=== PROVIDED DATA ===

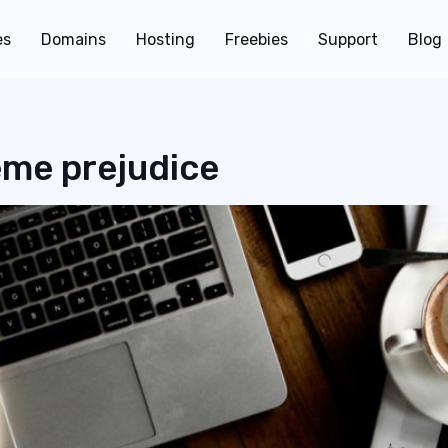
es
Domains
Hosting
Freebies
Support
Blog
eme prejudice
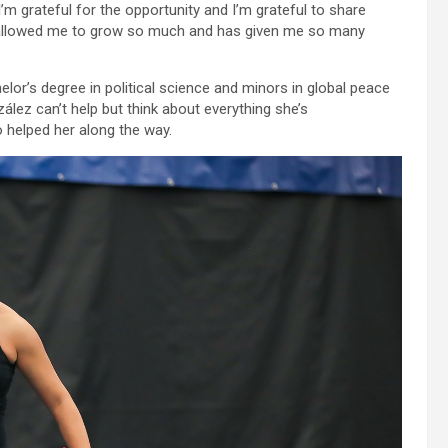
“I’m grateful for the opportunity and I’m grateful to share
as allowed me to grow so much and has given me so many
r’s degree in political science and minors in global peace
lez can’t help but think about everything she’s
 helped her along the way.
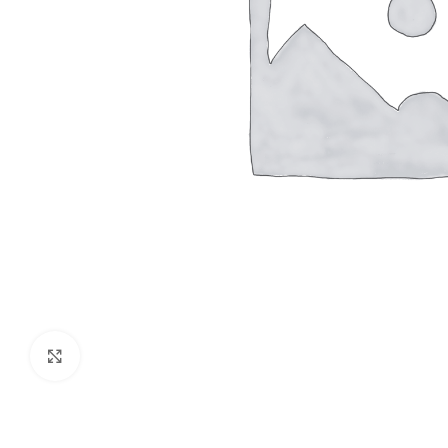
Click to enlarge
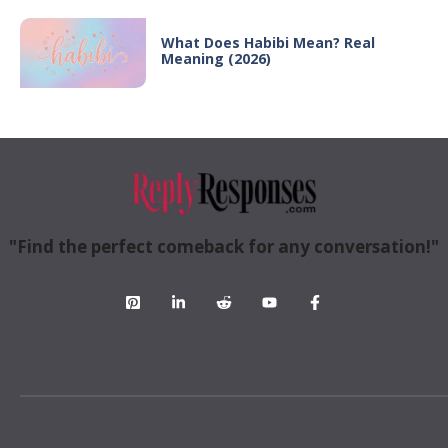
What Does Habibi Mean? Real
Meaning (2026)
"Find the perfect comeback for any conversation!"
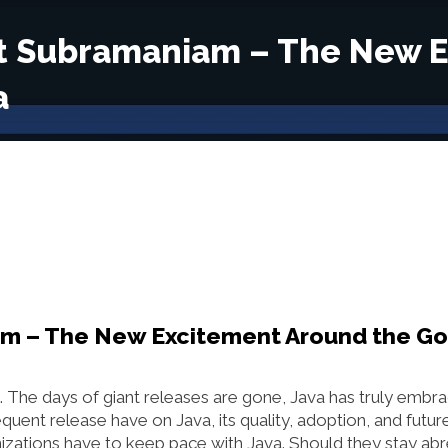
kat Subramaniam – The New 
a
iam – The New Excitement Around the G
. The days of giant releases are gone, Java has truly embr
requent release have on Java, its quality, adoption, and futur
ations have to keep pace with Java. Should they stay abr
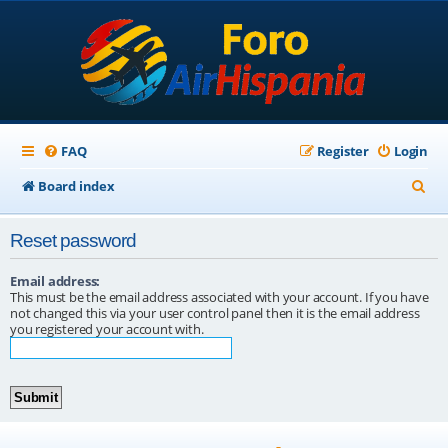
FAQ
Register
Login
S
Board index
e
Reset password
a
r
Email address:
This must be the email address associated with your account. If you have
c
not changed this via your user control panel then it is the email address
you registered your account with.
h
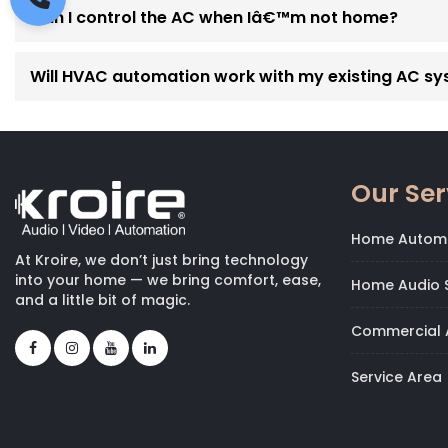
Can I control the AC when Iâ€™m not home?
Will HVAC automation work with my existing AC s
Our Ser
Home Autom
At Kroire, we don’t just bring technology
into your home — we bring comfort, ease,
Home Audio S
and a little bit of magic.
Commercial 
Service Area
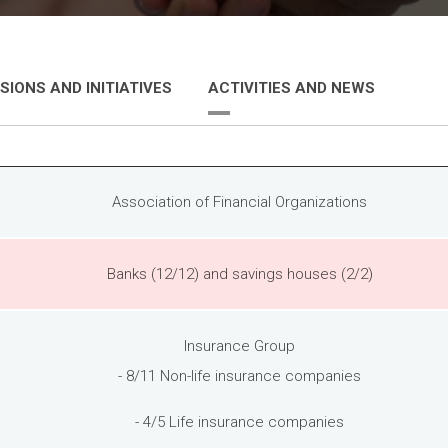
SIONS AND INITIATIVES
ACTIVITIES AND NEWS
Association of Financial Organizations
Banks (12/12) and savings houses (2/2)
Insurance Group
- 8/11 Non-life insurance companies
- 4/5 Life insurance companies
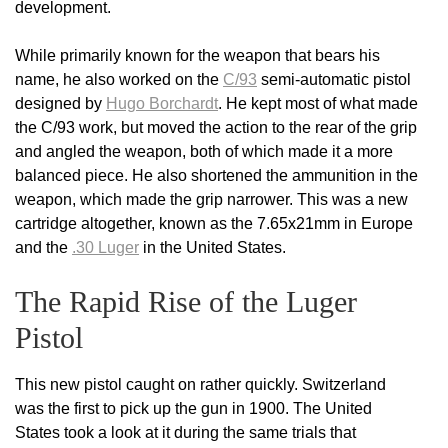
development.
While primarily known for the weapon that bears his
name, he also worked on the
C/93
semi-automatic pistol
designed by
Hugo Borchardt
. He kept most of what made
the C/93 work, but moved the action to the rear of the grip
and angled the weapon, both of which made it a more
balanced piece. He also shortened the ammunition in the
weapon, which made the grip narrower. This was a new
cartridge altogether, known as the 7.65x21mm in Europe
and the
.30 Luger
in the United States.
The Rapid Rise of the Luger
Pistol
This new pistol caught on rather quickly. Switzerland
was the first to pick up the gun in 1900. The United
States took a look at it during the same trials that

===

__YOUR ASSIGNMENT__:
An exact copy is needed. It runs from the line above containing "Service Area" down to the line containing "of what made", both included, with no pictures.

__ANSWER SPACE__:
Service Area
SIONS AND INITIATIVES
ACTIVITIES AND NEWS
Association of Financial Organizations
Banks (12/12) and savings houses (2/2)
Insurance Group
- 8/11 Non-life insurance companies
- 4/5 Life insurance companies
development.
While primarily known for the weapon that bears his
name, he also worked on the
C/93
semi-automatic pistol
designed by
Hugo Borchardt
. He kept most of what made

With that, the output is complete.